How do you find the 3rd term of the expansion of (2x-y)^5

[suzi]

How do you find the 3rd term of the expansion of (2x-y)^5

 

[AKG]

Have you learned anything on Binomial Theorem or Pascal's Triangle?
Basically:

(x+a)^n = \sum_{k=0}^n {n\choose k} x^k a^{n-k}

Replace:
"x" with "2x"
"a" with "-y"
"n" with "5"

Since the summation goes from k=0, the third term would be when k=2. So the third term is:

{5\choose 2} (2x)^2 (-y)^{5-2}
= -40x^2y^3

In case you don't understand what {n\choose k} is, it is simply:

\frac{n!}{k!(n-k)!}

If you don't want to calculate what {n\choose k} is, you can construct Pascal's Triangle:
1
1 1
1 2 1
1 3 3 1
1 4 6 4 1
1 5 10 10 5 1
. . .
. . .

If you write it out yourself so it take the shape of an equilateral triangle, not a right one like I have drawn, something like this:

      1
    1  1
  1  2  1
1  3  3  1

Then you'll notice that each number is the sum of the two numbers above it.
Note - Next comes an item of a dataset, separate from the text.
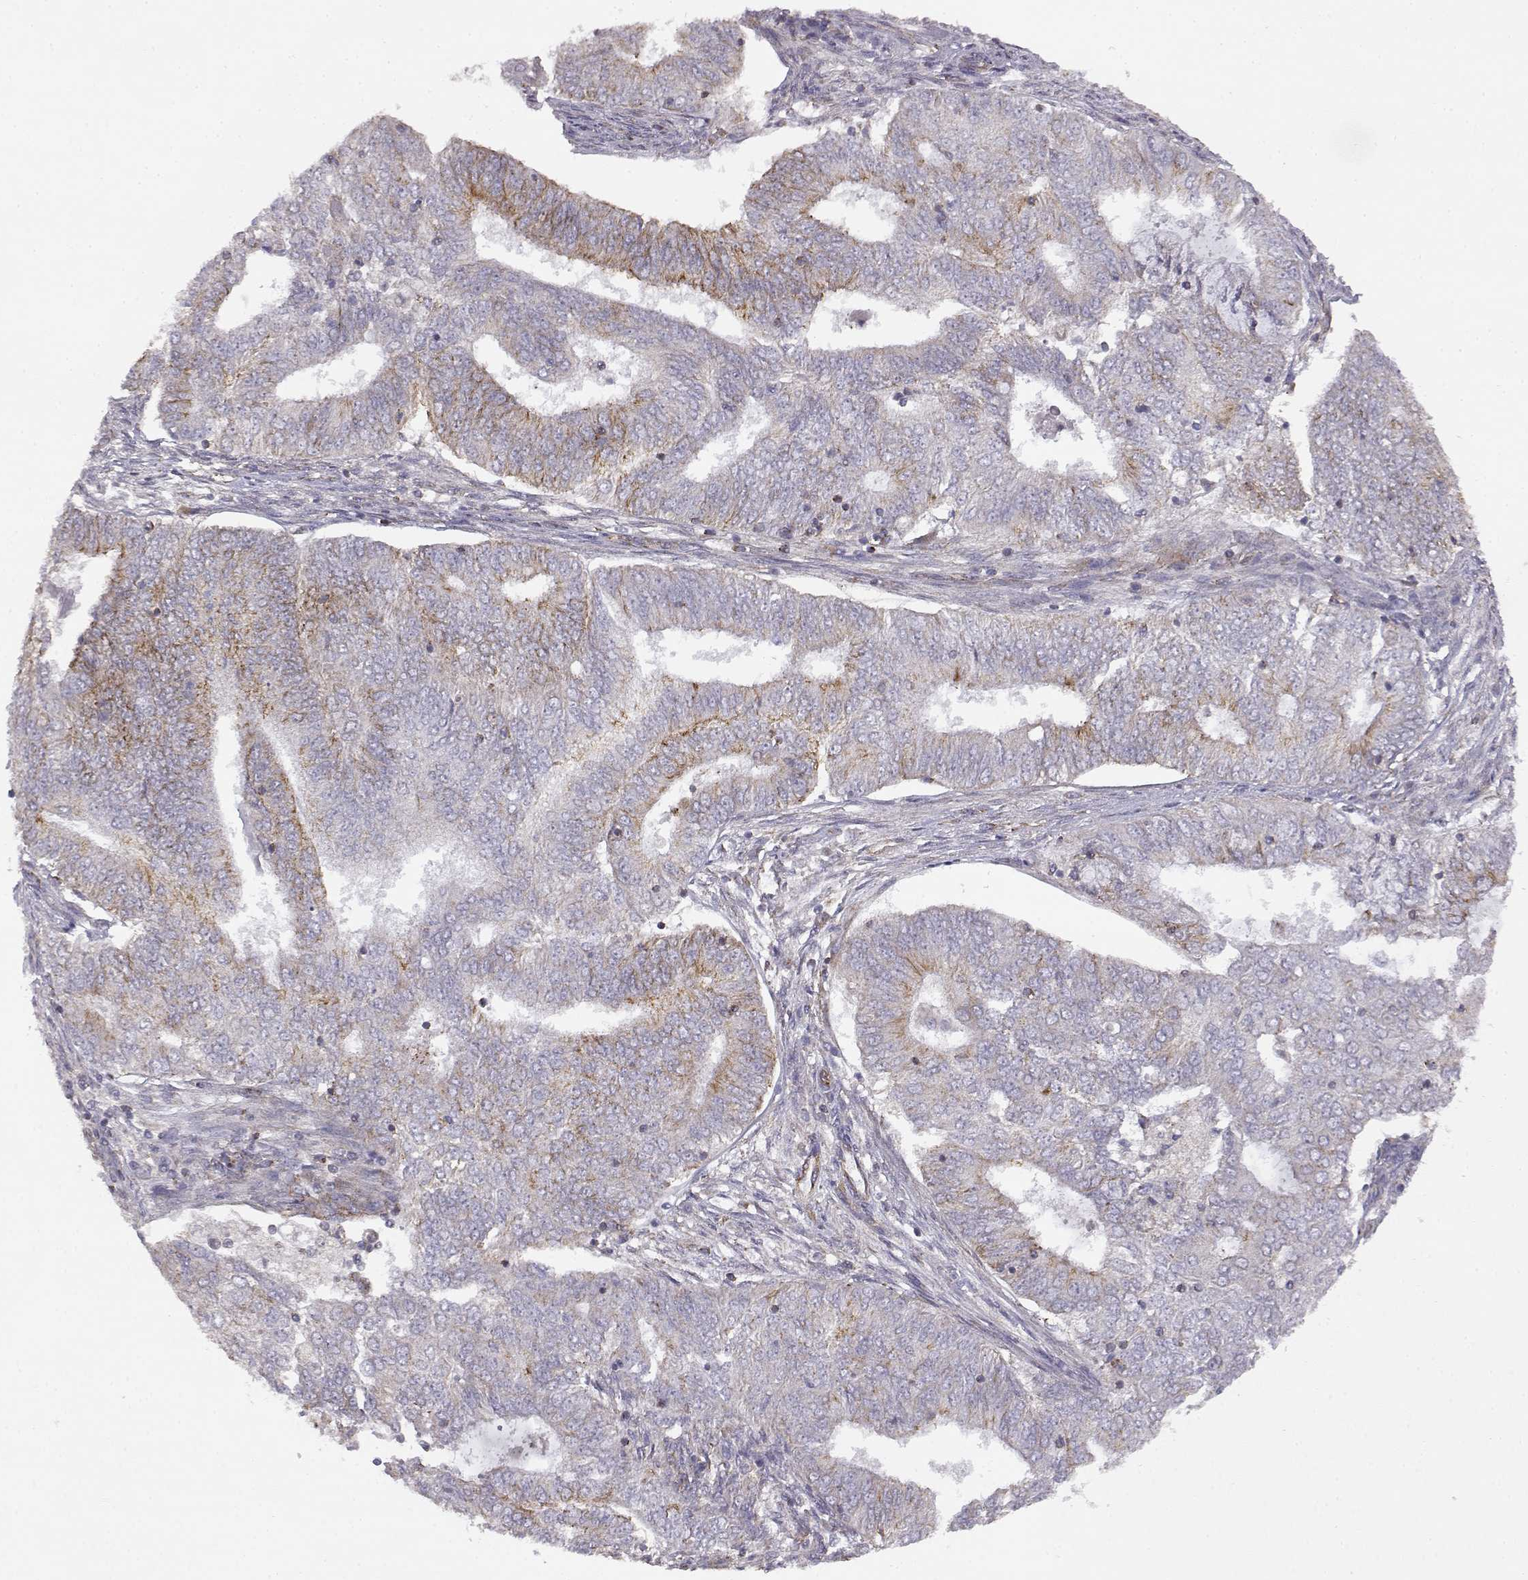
{"staining": {"intensity": "moderate", "quantity": "<25%", "location": "cytoplasmic/membranous"}, "tissue": "endometrial cancer", "cell_type": "Tumor cells", "image_type": "cancer", "snomed": [{"axis": "morphology", "description": "Adenocarcinoma, NOS"}, {"axis": "topography", "description": "Endometrium"}], "caption": "Immunohistochemical staining of human endometrial adenocarcinoma demonstrates moderate cytoplasmic/membranous protein staining in about <25% of tumor cells.", "gene": "DDC", "patient": {"sex": "female", "age": 62}}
So to find {n\choose k}, you look at the (k+1)^{th} element in the (n+1}^{th} row. This is actually probably a lot more annoying than actually calculating it. Most calculators have a "choose" operation, look for something that might say "nCr". Also, you can do it easily in you head a lot of the time. Basically, if you're doing 5 choose 2, for example, instead of finding 5! by multiplying 5x4x3x2x1, just multiply the first 2, i.e. 5x4. Then, divide by 2!. If it were 10 choose 3, then only do the first 3, i.e. 10x9x8, then divide by 3!, which is just 6. Finding 2, 3, and 4 factorial are pretty easy, and it's pretty easy to multiply the first 3 or four numbers, even if you're getting numbers as big as 12, 12x11x10 is easy. Moreover, you can see if you're doing 12 choose 3, and easily see that 3! is 6, you can simply calculate (12/6)x11x10 = 2x11x10 = 220, which was really easy.